The way I was thinking about solving this is the following. Your example would fail to compile:
let answer = if avx_enabled() {
_my_avx_intrinsic(arg)
//^^^^ Error: tried to use AVX intrinsic but none in scope.
} else {
fallback(arg)
};
but the following example would succeed:
let answer = if avx_enabled() {
// Users opts into target features explicitly:
#[use_target_feature(SSE4, AVX)] {
_my_avx_intrinsic(arg)
}
} else {
fallback(arg)
};
and the following would fail as well:
let answer = if avx_enabled() {
#[use_target_feature(SSE4)] {
_my_avx_intrinsic(arg)
//^^^^ Error: tried to use AVX intrinsic but none in scope.
}
} else {
fallback(arg)
};
Typically libraries like liboil, and OpenMP, use "something" like the following pattern.
They have an static function pointer, that is initialized to the implementation to be used.
We can have a macro for conditional compilation for incompatible architectures, I just called it, target_architecture
, but that is a strawman:
// Conditional compilation for x86
#[cfg(target_architecture(x86))] {
// Detect the features at run-time and initialize a static function pointer
// with the appropriate algorithm implementation:
lazy_static! {
static ref SOME_ALGORITHM_IMPL: fn(...) -> ... =
if avx_enabled() {
some_algorithm_avx_impl
} else if sse42_enabled() {
some_algorithm_sse42_impl
} else {
some_algorithm_fallback_impl
}
};
}
Note how this code doesn't have any target_feature
flags, since it is not doing anything "feature" specific, it is just setting a function pointer.
In the same way, we can add the code for ARM:
// conditional compilation for ARM
#[cfg(target_architecture(ARM))] {
lazy_static! {
static ref SOME_ALGORITHM_IMPL: fn(...) -> ... =
if neon_enabled() {
some_algorithm_neon_impl
} else {
some_algorithm_fallback_impl
}
};
}
and the code for other architectures:
// conditional compilation for not X86, ARM
#[cfg(!target_feature(x86), !target_architecture(ARM))] {
// no need to use lazy static here:
static SOME_ALGORITHM_IMPL: fn(...) -> ... = some_algorithm_fallback_impl;
}
Now we implement the algorithm for all architectures, it just forward to the function pointer:
// The algorithm just uses the function pointer
fn some_algorithm(args...) -> ... {
SOME_ALGORITHM_IMPL(args...)
}
And now we use the target_feature
macros combined with the target_architecture
macros to generate the code of the different implementations:
// For X86
#[cfg(target_architecture(x86))] {
// Different implementations of the functions are generated by the compiler
#[target_feature(AVX)]
fn some_algorithm_avx_impl(args...) -> ... {
// Might use AVX features (and probably SSE42, since AVX is a strict superset)
}
#[target_feature(SSE42)]
fn some_algorithm_sse42_impl(args...) -> ... {
// Might use SSE42 features, cannot use AVX features (compiler error) c
}
}
// For ARM
#[cfg(target_architecture(ARM))] {
#[target_feature(NEON)]
fn some_algorithm_neon_impl(args...) -> ... { }
}
// The fallback is generated for all architectures
fn some_algorithm_fallback_impl(args...) -> ... {
// Compiler should error if user tries to use any target features here
}
Note how one must use #[target_feature(...)]
on the functions to enable the features for the whole function.

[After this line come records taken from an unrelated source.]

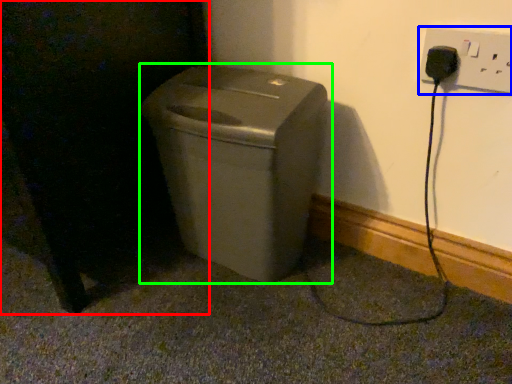
Question: Which is nearer to the dark (highlighted by a red box)? electric outlet (highlighted by a blue box) or waste container (highlighted by a green box).

Choices:
 (A) electric outlet
 (B) waste container

Answer: (B)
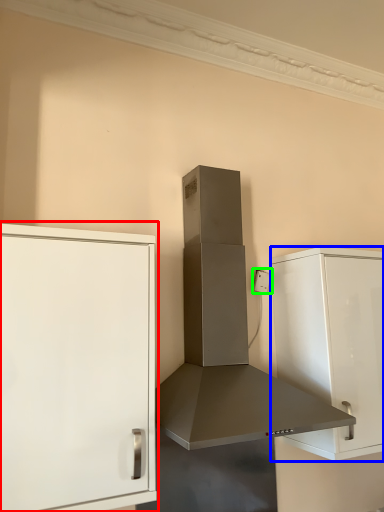
Question: Which object is the closest to the cabinetry (highlighted by a red box)? Choose among these: cabinetry (highlighted by a blue box) or electric outlet (highlighted by a green box).

Choices:
 (A) cabinetry
 (B) electric outlet

Answer: (A)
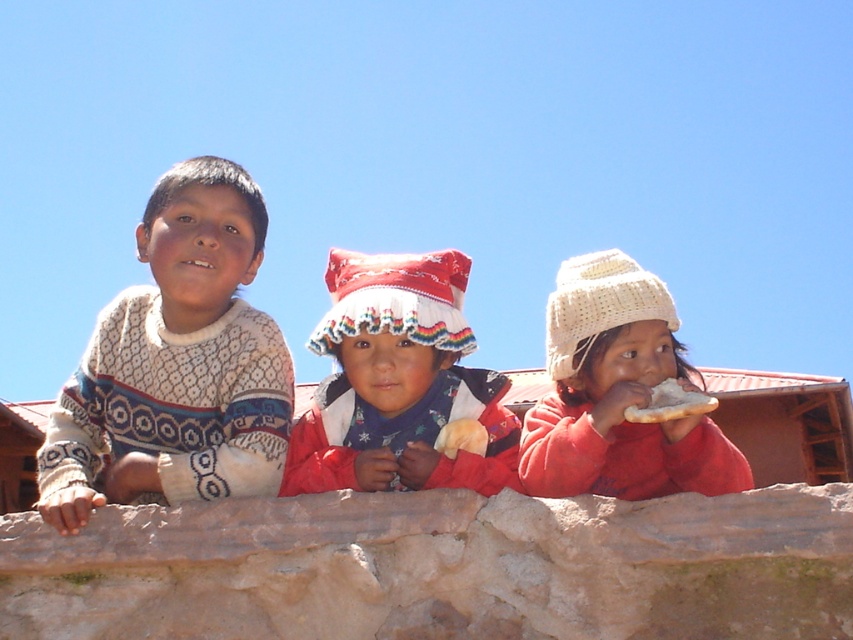
You are a photographer trying to capture a photo of the white knitted sweater at left and the white bread at center. Which object should you focus on first if you want to ensure both are in the frame without moving the camera?

You should focus on the white knitted sweater at left first because it is much taller than the white bread at center, so adjusting the camera angle to include its height will naturally include the shorter white bread at center in the frame.

From the picture: You are a photographer trying to capture a clear shot of both the brown rough stone at center and the red and white knitted hat at center. Since the stone is under the hat, will you need to adjust your camera angle to see both objects in the frame?

The brown rough stone at center is positioned under the red and white knitted hat at center, so you will need to adjust your camera angle to see both objects in the frame.

You are a drone operator trying to take a photo of the red and white knitted hat at center and the brown rough stone at center. The minimum distance between the two objects must be maintained in the photo. What is the minimum distance you should set between the two objects in the photo to ensure both are visible?

The minimum distance you should set between the brown rough stone at center and the red and white knitted hat at center in the photo is 6.18 meters to ensure both are visible while maintaining their actual distance.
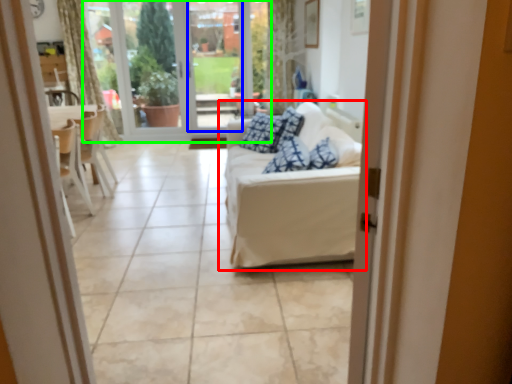
Question: Estimate the real-world distances between objects in this image. Which object is farther from studio couch (highlighted by a red box), window screen (highlighted by a blue box) or bay window (highlighted by a green box)?

Choices:
 (A) window screen
 (B) bay window

Answer: (B)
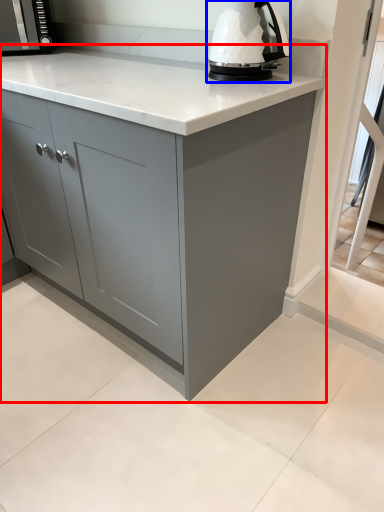
Question: Which point is closer to the camera, cabinetry (highlighted by a red box) or home appliance (highlighted by a blue box)?

Choices:
 (A) cabinetry
 (B) home appliance

Answer: (A)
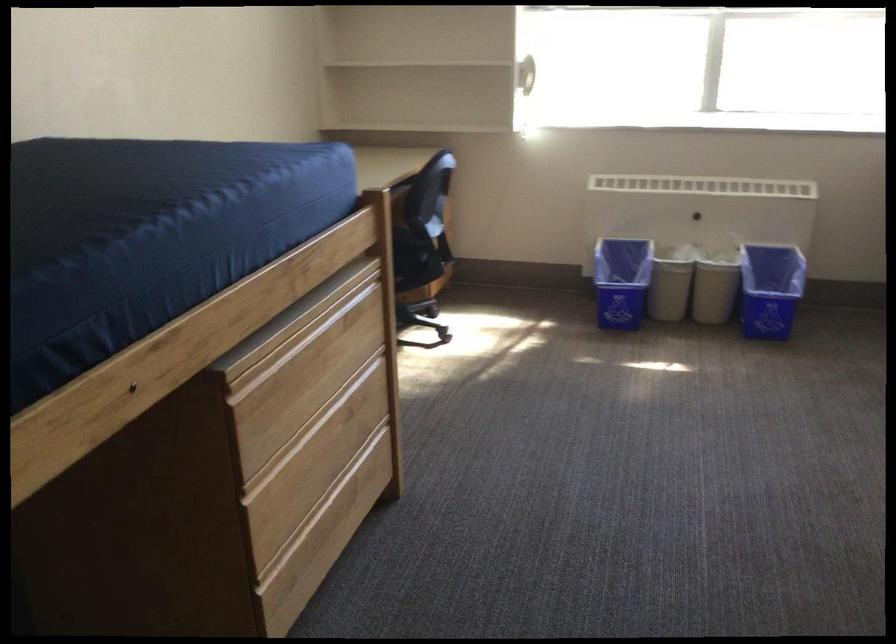
The height and width of the screenshot is (644, 896). What are the coordinates of `chair sitting surface` in the screenshot? It's located at (416, 263).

That should be just sugar for:
fn name(...) -> ... {
#[target_feature(...)] {
// body
}
}
This should work very similarly to the current way in which code is conditionally included depending on enabled target features:
// This works in Rust today (in nightly)
pub fn pext<T: IntF32T64>(x: T, mask_: T) -> T {
if cfg!(target_feature = "bmi2") { // compile-time condition
unsafe { intrinsics::pext(x, mask_) }
} else {
alg::bmi2::pext(x, mask_)
}
I said before that in the feature blocks the compiler should not use features not supported even if the binary target is set to use those features, but I think that does not make sense. The compiler will use those features everywhere else, so the binary cannot work in targets that don't support those anyways.